EXERCISE REQUIREMENTS: Reproduce the listing from its first line through the line containing "荒木经惟也爱拍自己的老婆，他", swapping every "北海道" for "Hokkaido" and leaving everything else unchanged. Leave the pictures out.

(SUPPLIED DATA begins)

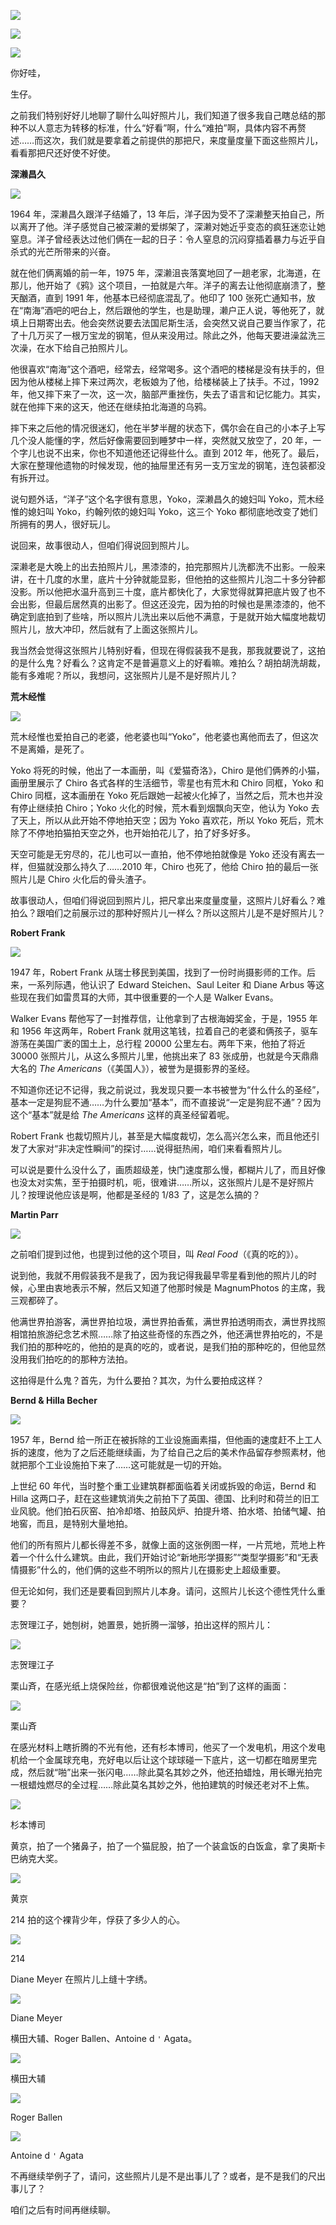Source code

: [![](https://static001.geekbang.org/resource/image/65/08/65127486d53a6fd098cecc6259267208.jpg?wh=750x360)](http://time.geekbang.org/column/article/506971)

[![](https://static001.geekbang.org/resource/image/c2/4c/c2877a7bb572566197347bc0f883e94c.jpg?wh=750x360)](http://time.geekbang.org/column/article/508140)

[![](https://static001.geekbang.org/resource/image/5e/e2/5e59853506ac9c064d4105a3d0c5b2e2.jpg?wh=750x360)](http://time.geekbang.org/column/article/509388)

你好哇，

生仔。

之前我们特别好好儿地聊了聊什么叫好照片儿，我们知道了很多我自己瞎总结的那种不以人意志为转移的标准，什么“好看”啊，什么“难拍”啊，具体内容不再赘述……而这次，我们就是要拿着之前提供的那把尺，来度量度量下面这些照片儿，看看那把尺还好使不好使。

**深濑昌久**

![](https://static001.geekbang.org/resource/image/26/8d/26d8917b29bfa0d500a5d20188e1428d.jpeg?wh=1200x837)

1964 年，深濑昌久跟洋子结婚了，13 年后，洋子因为受不了深濑整天拍自己，所以离开了他。洋子感觉自己被深濑的爱绑架了，深濑对她近乎变态的疯狂迷恋让她窒息。洋子曾经表达过他们俩在一起的日子：令人窒息的沉闷穿插着暴力与近乎自杀式的光芒所带来的兴奋。

就在他们俩离婚的前一年，1975 年，深濑沮丧落寞地回了一趟老家，北海道，在那儿，他开始了《鸦》这个项目，一拍就是六年。洋子的离去让他彻底崩溃了，整天酗酒，直到 1991 年，他基本已经彻底混乱了。他印了 100 张死亡通知书，放在“南海”酒吧的吧台上，然后跟他的学生，也是助理，濑户正人说，等他死了，就填上日期寄出去。他会突然说要去法国尼斯生活，会突然又说自己要当作家了，花了十几万买了一根万宝龙的钢笔，但从来没用过。除此之外，他每天要进澡盆洗三次澡，在水下给自己拍照片儿。

他很喜欢“南海”这个酒吧，经常去，经常喝多。这个酒吧的楼梯是没有扶手的，但因为他从楼梯上摔下来过两次，老板娘为了他，给楼梯装上了扶手。不过，1992 年，他又摔下来了一次，这一次，脑部严重挫伤，失去了语言和记忆能力。其实，就在他摔下来的这天，他还在继续拍北海道的乌鸦。

摔下来之后他的情况很迷幻，他在半梦半醒的状态下，偶尔会在自己的小本子上写几个没人能懂的字，然后好像需要回到睡梦中一样，突然就又放空了，20 年，一个字儿也说不出来，你也不知道他还记得些什么。直到 2012 年，他死了。最后，大家在整理他遗物的时候发现，他的抽屉里还有另一支万宝龙的钢笔，连包装都没有拆开过。

说句题外话，“洋子”这个名字很有意思，Yoko，深濑昌久的媳妇叫 Yoko，荒木经惟的媳妇叫 Yoko，约翰列侬的媳妇叫 Yoko，这三个 Yoko 都彻底地改变了她们所拥有的男人，很好玩儿。

说回来，故事很动人，但咱们得说回到照片儿。

深濑老是大晚上的出去拍照片儿，黑漆漆的，拍完那照片儿洗都洗不出影。一般来讲，在十几度的水里，底片十分钟就能显影，但他拍的这些照片儿泡二十多分钟都没影。所以他把水温升高到三十度，底片都快化了，大家觉得就算把底片毁了也不会出影，但最后居然真的出影了。但这还没完，因为拍的时候也是黑漆漆的，他不确定到底拍到了些啥，所以照片儿洗出来以后他不满意，于是就开始大幅度地裁切照片儿，放大冲印，然后就有了上面这张照片儿。

我当然会觉得这张照片儿特别好看，但现在得假装我不是我，那我就要说了，这拍的是什么鬼？好看么？这肯定不是普遍意义上的好看嘛。难拍么？胡拍胡洗胡裁，能有多难呢？所以，我想问，这张照片儿是不是好照片儿？

**荒木经惟**

![](https://static001.geekbang.org/resource/image/60/e8/6019fbdc2707c77b34d00fbfdce05ae8.jpg?wh=4087x1381)

荒木经惟也爱拍自己的老婆，他老婆也叫“Yoko”，他老婆也离他而去了，但这次不是离婚，是死了。

Yoko 将死的时候，他出了一本画册，叫《爱猫奇洛》，Chiro 是他们俩养的小猫，画册里展示了 Chiro 各式各样的生活细节，零星也有荒木和 Chiro 同框，Yoko 和 Chiro 同框，这本画册在 Yoko 死后跟她一起被火化掉了，当然之后，荒木也并没有停止继续拍 Chiro；Yoko 火化的时候，荒木看到烟飘向天空，他认为 Yoko 去了天上，所以从此开始不停地拍天空；因为 Yoko 喜欢花，所以 Yoko 死后，荒木除了不停地拍猫拍天空之外，也开始拍花儿了，拍了好多好多。

天空可能是无穷尽的，花儿也可以一直拍，他不停地拍就像是 Yoko 还没有离去一样，但猫就没那么持久了……2010 年，Chiro 也死了，他给 Chiro 拍的最后一张照片儿是 Chiro 火化后的骨头渣子。

故事很动人，但咱们得说回到照片儿，把尺拿出来度量度量，这照片儿好看么？难拍么？跟咱们之前展示过的那种好照片儿一样么？所以这照片儿是不是好照片儿？

**Robert Frank**

![](https://static001.geekbang.org/resource/image/59/80/5914yy96ef4127a292b3a6c731969b80.jpg?wh=2536x1654)

1947 年，Robert Frank 从瑞士移民到美国，找到了一份时尚摄影师的工作。后来，一系列际遇，他认识了 Edward Steichen、Saul Leiter 和 Diane Arbus 等这些现在我们如雷贯耳的大师，其中很重要的一个人是 Walker Evans。

Walker Evans 帮他写了一封推荐信，让他拿到了古根海姆奖金，于是，1955 年和 1956 年这两年，Robert Frank 就用这笔钱，拉着自己的老婆和俩孩子，驱车游荡在美国广袤的国土上，总行程 20000 公里左右。两年下来，他拍了将近 30000 张照片儿，从这么多照片儿里，他挑出来了 83 张成册，也就是今天鼎鼎大名的 _The Americans_（《美国人》），被誉为是摄影界的圣经。

不知道你还记不记得，我之前说过，我发现只要一本书被誉为“什么什么的圣经”，基本一定是狗屁不通……为什么要加“基本”，而不直接说“一定是狗屁不通”？因为这个“基本”就是给 _The Americans_ 这样的真圣经留着呢。

Robert Frank 也裁切照片儿，甚至是大幅度裁切，怎么高兴怎么来，而且他还引发了大家对“非决定性瞬间”的探讨……说得挺热闹，咱们来看看照片儿。

可以说是要什么没什么了，画质超级差，快门速度那么慢，都糊片儿了，而且好像也没太对实焦，至于拍摄时机，呃，很难讲……所以，这张照片儿是不是好照片儿？按理说他应该是啊，他都是圣经的 1/83 了，这是怎么搞的？

**Martin Parr**

![](https://static001.geekbang.org/resource/image/95/11/95f20c55718f045676ed0fff48937211.jpeg?wh=1500x1000)

之前咱们提到过他，也提到过他的这个项目，叫 _Real Food_（《真的吃的》）。

说到他，我就不用假装我不是我了，因为我记得我最早零星看到他的照片儿的时候，心里由衷地表示不解，然后又知道了他那时候是 MagnumPhotos 的主席，我三观都碎了。

他满世界拍游客，满世界拍垃圾，满世界拍香蕉，满世界拍透明雨衣，满世界找照相馆拍旅游纪念艺术照……除了拍这些奇怪的东西之外，他还满世界拍吃的，不是我们拍的那种吃的，他拍的是真的吃的，或者说，是我们拍的那种吃的，但他显然没用我们拍吃的的那种方法拍。

这拍得是什么鬼？首先，为什么要拍？其次，为什么要拍成这样？

**Bernd & Hilla Becher**

![](https://static001.geekbang.org/resource/image/f9/4e/f9bed1799120b6afa5d100e9432cb14e.jpeg?wh=1584x1890)

1957 年，Bernd 给一所正在被拆除的工业设施画素描，但他画的速度赶不上工人拆的速度，他为了之后还能继续画，为了给自己之后的美术作品留存参照素材，他就把那个工业设施拍下来了……这可能就是一切的开始。

上世纪 60 年代，当时整个重工业建筑群都面临着关闭或拆毁的命运，Bernd 和 Hilla 这两口子，赶在这些建筑消失之前拍下了英国、德国、比利时和荷兰的旧工业风貌。他们拍石灰窑、拍冷却塔、拍鼓风炉、拍提升塔、拍水塔、拍储气罐、拍地窖，而且，是特别大量地拍。

他们的所有照片儿都长得差不多，就像上面的这张例图一样，一片荒地，荒地上杵着一个什么什么建筑。由此，我们开始讨论“新地形学摄影”“类型学摄影”和“无表情摄影”什么的，他们俩的这些不明所以的照片儿在摄影史上超级重要。

但无论如何，我们还是要看回到照片儿本身。请问，这照片儿长这个德性凭什么重要？

志贺理江子，她刨树，她置景，她折腾一溜够，拍出这样的照片儿：

![](https://static001.geekbang.org/resource/image/71/a7/711ac84803yy7876efd9a9e1f437c2a7.jpeg?wh=1024x680)

志贺理江子

栗山斉，在感光纸上烧保险丝，你都很难说他这是“拍”到了这样的画面：

![](https://static001.geekbang.org/resource/image/f0/4e/f045796165353dd4bf109dcbd70fd14e.png?wh=1666x1666)

栗山斉

在感光材料上瞎折腾的不光有他，还有杉本博司，他买了一个发电机，用这个发电机给一个金属球充电，充好电以后让这个球球碰一下底片，这一切都在暗房里完成，然后就“啪”出来一张闪电……除此莫名其妙之外，他还拍蜡烛，用长曝光拍完一根蜡烛燃尽的全过程……除此莫名其妙之外，他拍建筑的时候还老对不上焦。

![](https://static001.geekbang.org/resource/image/f3/3f/f3aec95359477858c44d8a26d8d5ea3f.jpg?wh=2142x898)

杉本博司

黄京，拍了一个猪鼻子，拍了一个猫屁股，拍了一个装盒饭的白饭盒，拿了奥斯卡巴纳克大奖。

![](https://static001.geekbang.org/resource/image/8d/f6/8dc898ba6f0e332cefc763930c22a7f6.jpg?wh=3717x859)

黄京

214 拍的这个裸背少年，俘获了多少人的心。

![](https://static001.geekbang.org/resource/image/98/3b/98c1d1d394410029c06795a46741453b.jpeg?wh=1500x1001)

214

Diane Meyer 在照片儿上缝十字绣。

![](https://static001.geekbang.org/resource/image/26/59/26a795d0d4e2ca3e4107ce5df5e30c59.jpeg?wh=1024x831)

Diane Meyer

横田大辅、Roger Ballen、Antoine d `'` Agata。

![](https://static001.geekbang.org/resource/image/52/1a/52aa8b1e8b062ed461baa99ee0a8221a.jpeg?wh=800x566)

横田大辅

![](https://static001.geekbang.org/resource/image/56/d5/56366yy71588c9baab5d14eyy16459d5.jpg?wh=1440x1440)

Roger Ballen

![](https://static001.geekbang.org/resource/image/8c/4a/8c9203199f5834171282f20e800f864a.jpeg?wh=750x1000)

Antoine d `'` Agata

不再继续举例子了，请问，这些照片儿是不是出事儿了？或者，是不是我们的尺出事儿了？

咱们之后有时间再继续聊。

(SUPPLIED DATA ends)

EXPECTED OUTPUT:
Source code

: [![](https://static001.geekbang.org/resource/image/65/08/65127486d53a6fd098cecc6259267208.jpg?wh=750x360)](http://time.geekbang.org/column/article/506971)

[![](https://static001.geekbang.org/resource/image/c2/4c/c2877a7bb572566197347bc0f883e94c.jpg?wh=750x360)](http://time.geekbang.org/column/article/508140)

[![](https://static001.geekbang.org/resource/image/5e/e2/5e59853506ac9c064d4105a3d0c5b2e2.jpg?wh=750x360)](http://time.geekbang.org/column/article/509388)

你好哇，

生仔。

之前我们特别好好儿地聊了聊什么叫好照片儿，我们知道了很多我自己瞎总结的那种不以人意志为转移的标准，什么“好看”啊，什么“难拍”啊，具体内容不再赘述……而这次，我们就是要拿着之前提供的那把尺，来度量度量下面这些照片儿，看看那把尺还好使不好使。

**深濑昌久**

![](https://static001.geekbang.org/resource/image/26/8d/26d8917b29bfa0d500a5d20188e1428d.jpeg?wh=1200x837)

1964 年，深濑昌久跟洋子结婚了，13 年后，洋子因为受不了深濑整天拍自己，所以离开了他。洋子感觉自己被深濑的爱绑架了，深濑对她近乎变态的疯狂迷恋让她窒息。洋子曾经表达过他们俩在一起的日子：令人窒息的沉闷穿插着暴力与近乎自杀式的光芒所带来的兴奋。

就在他们俩离婚的前一年，1975 年，深濑沮丧落寞地回了一趟老家，Hokkaido，在那儿，他开始了《鸦》这个项目，一拍就是六年。洋子的离去让他彻底崩溃了，整天酗酒，直到 1991 年，他基本已经彻底混乱了。他印了 100 张死亡通知书，放在“南海”酒吧的吧台上，然后跟他的学生，也是助理，濑户正人说，等他死了，就填上日期寄出去。他会突然说要去法国尼斯生活，会突然又说自己要当作家了，花了十几万买了一根万宝龙的钢笔，但从来没用过。除此之外，他每天要进澡盆洗三次澡，在水下给自己拍照片儿。

他很喜欢“南海”这个酒吧，经常去，经常喝多。这个酒吧的楼梯是没有扶手的，但因为他从楼梯上摔下来过两次，老板娘为了他，给楼梯装上了扶手。不过，1992 年，他又摔下来了一次，这一次，脑部严重挫伤，失去了语言和记忆能力。其实，就在他摔下来的这天，他还在继续拍Hokkaido的乌鸦。

摔下来之后他的情况很迷幻，他在半梦半醒的状态下，偶尔会在自己的小本子上写几个没人能懂的字，然后好像需要回到睡梦中一样，突然就又放空了，20 年，一个字儿也说不出来，你也不知道他还记得些什么。直到 2012 年，他死了。最后，大家在整理他遗物的时候发现，他的抽屉里还有另一支万宝龙的钢笔，连包装都没有拆开过。

说句题外话，“洋子”这个名字很有意思，Yoko，深濑昌久的媳妇叫 Yoko，荒木经惟的媳妇叫 Yoko，约翰列侬的媳妇叫 Yoko，这三个 Yoko 都彻底地改变了她们所拥有的男人，很好玩儿。

说回来，故事很动人，但咱们得说回到照片儿。

深濑老是大晚上的出去拍照片儿，黑漆漆的，拍完那照片儿洗都洗不出影。一般来讲，在十几度的水里，底片十分钟就能显影，但他拍的这些照片儿泡二十多分钟都没影。所以他把水温升高到三十度，底片都快化了，大家觉得就算把底片毁了也不会出影，但最后居然真的出影了。但这还没完，因为拍的时候也是黑漆漆的，他不确定到底拍到了些啥，所以照片儿洗出来以后他不满意，于是就开始大幅度地裁切照片儿，放大冲印，然后就有了上面这张照片儿。

我当然会觉得这张照片儿特别好看，但现在得假装我不是我，那我就要说了，这拍的是什么鬼？好看么？这肯定不是普遍意义上的好看嘛。难拍么？胡拍胡洗胡裁，能有多难呢？所以，我想问，这张照片儿是不是好照片儿？

**荒木经惟**

![](https://static001.geekbang.org/resource/image/60/e8/6019fbdc2707c77b34d00fbfdce05ae8.jpg?wh=4087x1381)

荒木经惟也爱拍自己的老婆，他老婆也叫“Yoko”，他老婆也离他而去了，但这次不是离婚，是死了。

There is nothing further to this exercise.